The courts had ordered the Company to provide a school, a hospital and a technical training institute. Of these, only a hospital stands, that too clearly for those who worked in the Company. "We cannot afford the treatment," says Atmaram More, Anjanvel sarpanch. The last doctor here is packing his things to get back to Mumbai.
Divide and rule, More says, has always been the foreigner's principle and the Company was no different. It created pockets of satisfied people, people who were bought over and helped break the villagers' unity. So, in Vanvase village, the Company leased land for five years and paid the people Rs 2.5 lakh per hectare. It gave aid to schools and Rotary clubs in Guhagar town and broke the opposition's spine. Labour was sourced through contractors, some of them locals. Abdul Qadar Pangarkar is an example. A Republican Party of India man, he used his connections to get contracts and took home Rs 1 lakh a month in his heyday. Today he owns the smartest house in the village and chauffeurs his family around in a car. Now with the Company shut down, he has strategically moved his weight behind the opposition. About 100 local families acquired contracts for activities like quarrying and canteen services. All are apparently politically linked to the bigwigs in Mumbai and Delhi.
The labourers who found jobs through such contractors earned Rs 4,000-6,000 per month. Like Jaiwant Saitwalekar, 24, a graduate, who is now the secretary of the local fishing community in Anjanvel. He worked as labour for two months after his family fishing business began to fail. He earned Rs 105 per day till he felt he needed to support his people and left the Company.Others with no education could hardly think that way. Three and a half thousand people of the region worked as contract labour till May 1. Two hundred of the land-affected were to be offered jobs directly as per the court orders. A fourth opted for this and averaged Rs 2,500 a month.

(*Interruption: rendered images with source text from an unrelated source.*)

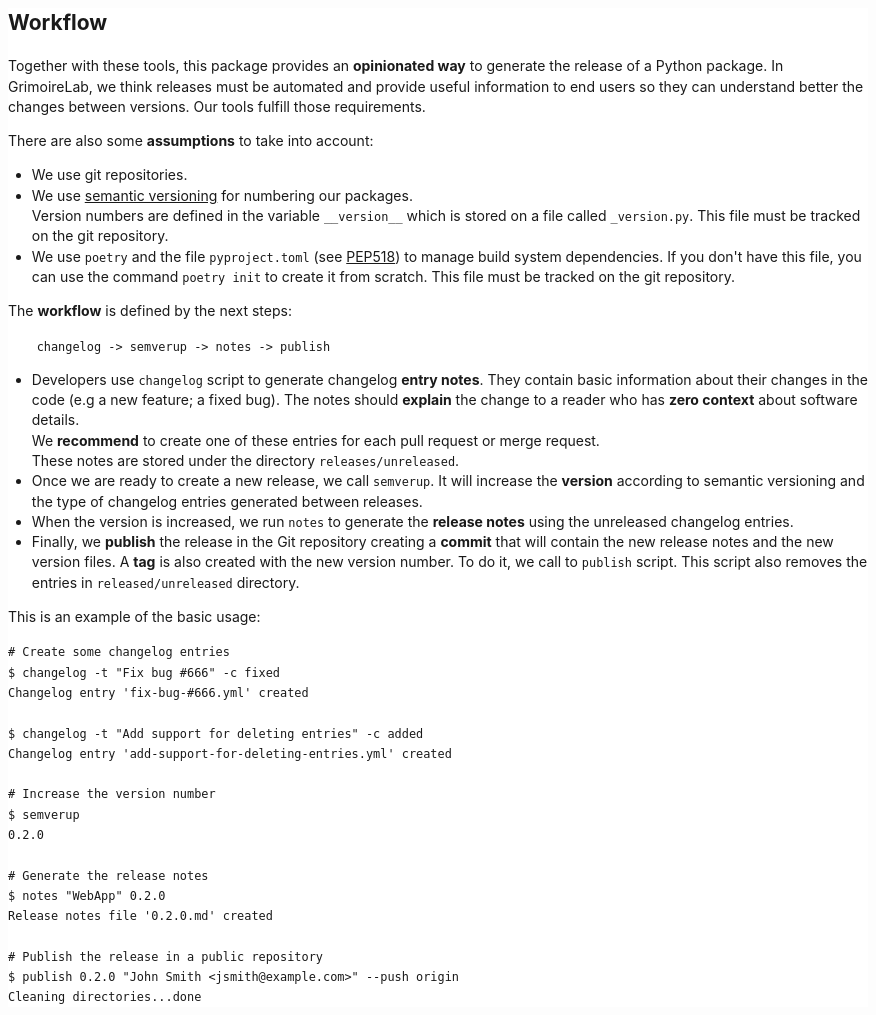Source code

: ## Workflow

Together with these tools, this package provides an **opinionated
way** to generate the release of a Python package. In GrimoireLab,
we think releases must be automated and provide useful information
to end users so they can understand better the changes between
versions. Our tools fulfill those requirements.

There are also some **assumptions** to take into account:

* We use git repositories.
* We use [semantic versioning](https://semver.org/) for numbering our packages.\
  Version numbers are defined in the variable `__version__` which is
  stored on a file called `_version.py`. This file must be tracked on the git
  repository.
* We use `poetry` and the file `pyproject.toml`
  (see [PEP518](https://www.python.org/dev/peps/pep-0518/)) to manage
  build system dependencies. If you don't have this file, you can use
  the command `poetry init` to create it from scratch. This file must
  be tracked on the git repository.

The **workflow** is defined by the next steps:

```
    changelog -> semverup -> notes -> publish
```

- Developers use `changelog` script to generate changelog **entry
  notes**. They contain basic information about their changes in
  the code (e.g a new feature; a fixed bug). The notes should
  **explain** the change to a reader who has **zero context** about
  software details.\
  We **recommend** to create one of these entries for each pull
  request or merge request.\
  These notes are stored under the directory `releases/unreleased`.
- Once we are ready to create a new release, we call `semverup`.
  It will increase the **version** according to semantic versioning
  and the type of changelog entries generated between releases.
- When the version is increased, we run `notes` to generate the
  **release notes** using the unreleased changelog entries.
- Finally, we **publish** the release in the Git repository creating
  a **commit** that will contain the new release notes and the new
  version files. A **tag** is also created with the new version number.
  To do it, we call to `publish` script. This script also removes
  the entries in `released/unreleased` directory.

This is an example of the basic usage:
```
# Create some changelog entries
$ changelog -t "Fix bug #666" -c fixed
Changelog entry 'fix-bug-#666.yml' created

$ changelog -t "Add support for deleting entries" -c added
Changelog entry 'add-support-for-deleting-entries.yml' created

# Increase the version number
$ semverup
0.2.0

# Generate the release notes
$ notes "WebApp" 0.2.0
Release notes file '0.2.0.md' created

# Publish the release in a public repository
$ publish 0.2.0 "John Smith <jsmith@example.com>" --push origin
Cleaning directories...done
```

"Not only our economy and ecology, the Company has destroyed the social fabric of our region," says Bhalekar. He only echoes what we hear from a host of other people. Brothers are fighting amongst themselves, fathers and sons are not on talking terms. People are cheating their own families for the money. Bhiku Ganu Bane, a 75-year-old illiterate, does odd jobs for More for a living. His nephews negotiated the deal with the Company and left him penniless. Every fight or dispute in the villages, says Bhalekar, ends up centering around the Company. Locals are stunned to see their young exposed to vices like narcotics. "Every vice flourished with the Company's endless financial resources," confirms the wife of a senior Company employee. "We have witnessed corruption of the soul in every possible way." Senior employees took their cuts on every supply and sale of goods from scrap to water to labour. Even the most modest labourer was provided mineral water. This vulgar display of money power was a constant reminder to the villagers of what they were missing out on.
Six months after the Company shut down, Bhalekar believes that life is gradually returning to normal. People are again focusing on their next day's earnings. Most of them claim that they pardon those who got carried away as they are their brothers, after all. But behind their closed doors, the scars they reveal are deeper. They are enraged with those who went along with the Company and made money at the cost of their people. The agitators hold their heads high but their modest lives stand in stark contrast to the ones like Pangarkar's.
As the sun sets over the sea, the power fails. The villages are in total darkness and the people not sure if it will be restored that night. "The Company left us with no development and robbed us of our innocence," says a senior. Today they await electricity and justice, in that order.